● **Directions**:
Print out every line of text from the data below, word for word and in the same order, but leave the pictures out.

Saved entries
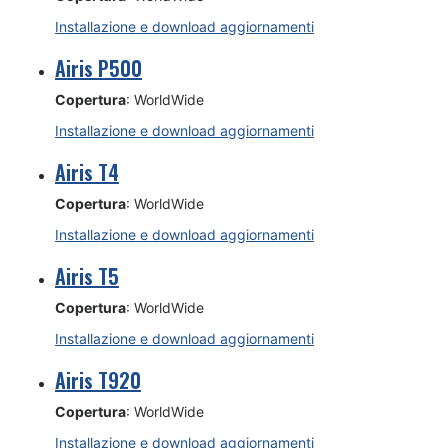
Installazione e download aggiornamenti
Airis P500
Copertura
: WorldWide
Installazione e download aggiornamenti
Airis T4
Copertura
: WorldWide
Installazione e download aggiornamenti
Airis T5
Copertura
: WorldWide
Installazione e download aggiornamenti
Airis T920
Copertura
: WorldWide
Installazione e download aggiornamenti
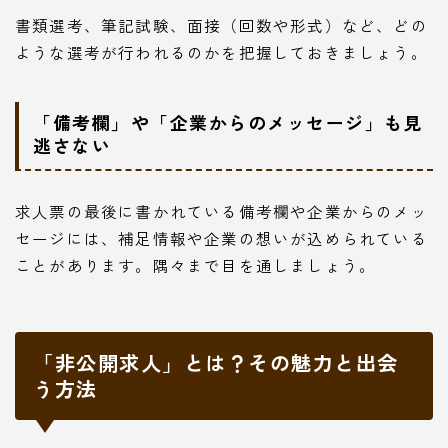
書類選考、筆記試験、面接（回数や形式）など、どの
ような選考が行われるのかを把握しておきましょう。
「備考欄」や「企業からのメッセージ」も見
逃さない
求人票の最後に書かれている備考欄や企業からのメッ
セージには、補足情報や企業の想いが込められている
ことがあります。隅々まで目を通しましょう。
「非公開求人」とは？その魅力と出会
う方法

● **Written response**:
Installazione e download aggiornamenti
Airis P500
Copertura
: WorldWide
Installazione e download aggiornamenti
Airis T4
Copertura
: WorldWide
Installazione e download aggiornamenti
Airis T5
Copertura
: WorldWide
Installazione e download aggiornamenti
Airis T920
Copertura
: WorldWide
Installazione e download aggiornamenti
書類選考、筆記試験、面接（回数や形式）など、どの
ような選考が行われるのかを把握しておきましょう。
「備考欄」や「企業からのメッセージ」も見
逃さない
求人票の最後に書かれている備考欄や企業からのメッ
セージには、補足情報や企業の想いが込められている
ことがあります。隅々まで目を通しましょう。
「非公開求人」とは？その魅力と出会
う方法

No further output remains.